Electrified threat ... "The strangest places can serve up the most memorable moments".

IT TOOK a while before I saw my wry amusement for what it really was - naivety. By this point, the streets had grown cold and dark. Those electric fences bordering every house that I'd thought of as ludicrous wildlife barriers came to seem more like symbols of an inverse prison. Baboons may be irksome but not to the point of justifying 3500 volts. The fences were for something else. Was Johannesburg really as dangerous as the rumours implied?

We sped down the M1 highway, my friend locking the car doors as she talked about her city with an enthusiasm glowing with utopian romance. There's the Hillbrow Tower, she said, pointing to a spike in the distance like a child who had just spotted the moon for the first time. It has been closed since 1981, its revolving restaurant stilled by security concerns about anti-apartheid violence. But things are changing. There's even talk of Sentech Tower reopening its viewing decks.

In cities with long histories of sectarian clashes and racial discontent, people like Jo Buitendach are a godsend. Many visitors to South Africa use Johannesburg as a transit point, or skip it entirely in favour of the serene vistas of Cape Town. Buitendach set up a trail-blazing tour company, Past Experiences, seeing the strange history of Soweto and inner-city Jo'burg as an undiscovered selling point. This is a place where no natural sources means water must be shipped in at great expense, where Kwa Mai-Mai Market sells animal parts for witchcraft. And who wouldn't want to learn about that?

The second annual Food-Wine-Design Fair was held in the converted space of an exclusive shopping mall car park. Nobody seemed to notice any irony in this.
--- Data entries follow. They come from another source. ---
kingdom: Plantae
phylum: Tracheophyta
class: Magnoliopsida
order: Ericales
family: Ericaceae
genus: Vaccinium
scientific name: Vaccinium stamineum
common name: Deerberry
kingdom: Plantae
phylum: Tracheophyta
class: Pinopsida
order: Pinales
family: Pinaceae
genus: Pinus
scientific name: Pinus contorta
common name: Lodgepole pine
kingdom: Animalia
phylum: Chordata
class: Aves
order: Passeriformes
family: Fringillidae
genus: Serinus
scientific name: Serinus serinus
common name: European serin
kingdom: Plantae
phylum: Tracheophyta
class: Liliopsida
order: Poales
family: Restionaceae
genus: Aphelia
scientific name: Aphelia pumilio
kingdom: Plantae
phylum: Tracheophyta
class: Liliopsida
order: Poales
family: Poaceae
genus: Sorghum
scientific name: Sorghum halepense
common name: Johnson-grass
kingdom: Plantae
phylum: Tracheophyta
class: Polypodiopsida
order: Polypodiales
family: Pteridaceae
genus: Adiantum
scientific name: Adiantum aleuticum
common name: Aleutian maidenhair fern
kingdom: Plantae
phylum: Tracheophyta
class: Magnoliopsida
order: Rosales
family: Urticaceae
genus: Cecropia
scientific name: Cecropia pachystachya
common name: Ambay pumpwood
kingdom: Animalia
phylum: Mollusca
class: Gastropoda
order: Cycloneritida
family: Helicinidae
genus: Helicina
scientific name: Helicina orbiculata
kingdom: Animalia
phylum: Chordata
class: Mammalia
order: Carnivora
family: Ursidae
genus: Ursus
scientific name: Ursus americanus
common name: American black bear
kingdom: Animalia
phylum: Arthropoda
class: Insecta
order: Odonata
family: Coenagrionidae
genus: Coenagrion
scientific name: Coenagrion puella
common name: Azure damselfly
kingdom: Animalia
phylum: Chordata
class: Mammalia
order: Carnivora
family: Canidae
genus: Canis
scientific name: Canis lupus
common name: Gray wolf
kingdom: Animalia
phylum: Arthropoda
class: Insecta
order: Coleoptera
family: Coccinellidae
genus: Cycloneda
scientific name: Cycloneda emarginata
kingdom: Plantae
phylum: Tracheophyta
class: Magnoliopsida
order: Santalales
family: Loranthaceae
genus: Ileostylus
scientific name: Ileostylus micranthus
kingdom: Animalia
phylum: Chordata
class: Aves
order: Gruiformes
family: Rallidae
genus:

Instead, sashaying in designer clothes and waving around Grey Goose cocktails, the focus of the crowd was simply to celebrate all things local. We left the car and Buitendach pulled me into the fray, pushing past the famous artist, William Kentridge, and exchanging rand for paper tokens and paper tokens for pinot noir.

It's tempting to satirise the scene at hand, the car park turned into a tented pavilion, with beach chairs and iced tea and endless iterations of pesto, sampling spoons held aloft by an aspiring glitterati. But the truth is that it was completely wonderful. People laughed good-naturedly when the power failed - twice. The stalls were filled with lights built from abandoned scrap and loaves dyed blue from berry juice. Buitendach was needlessly effacing: it wasn't bad for a small town, she said modestly, which is what Jo'burg really was, once you got to know it. She squeezed my arm and pointed out a silver ring with a ram's head set in it like a diamond. It wouldn't have been bad for anywhere, I replied.

Back in the electrified threat of the Jo'burg night, we hailed another taxi. I was pondering how the strangest places can serve up the most memorable moments.

Buitendach struck up a conversation with the driver and somehow they got on to Chappies: the small squares of bubblegum beloved in South Africa. The driver smiled, sizing us up. Then he let us in on a little secret : in the 1970s, during the Soweto uprising, he and others had used chewed-up Chappies to improve the structure of their Afros, which were symbols of the Black Consciousness movement. Surprise after surprise.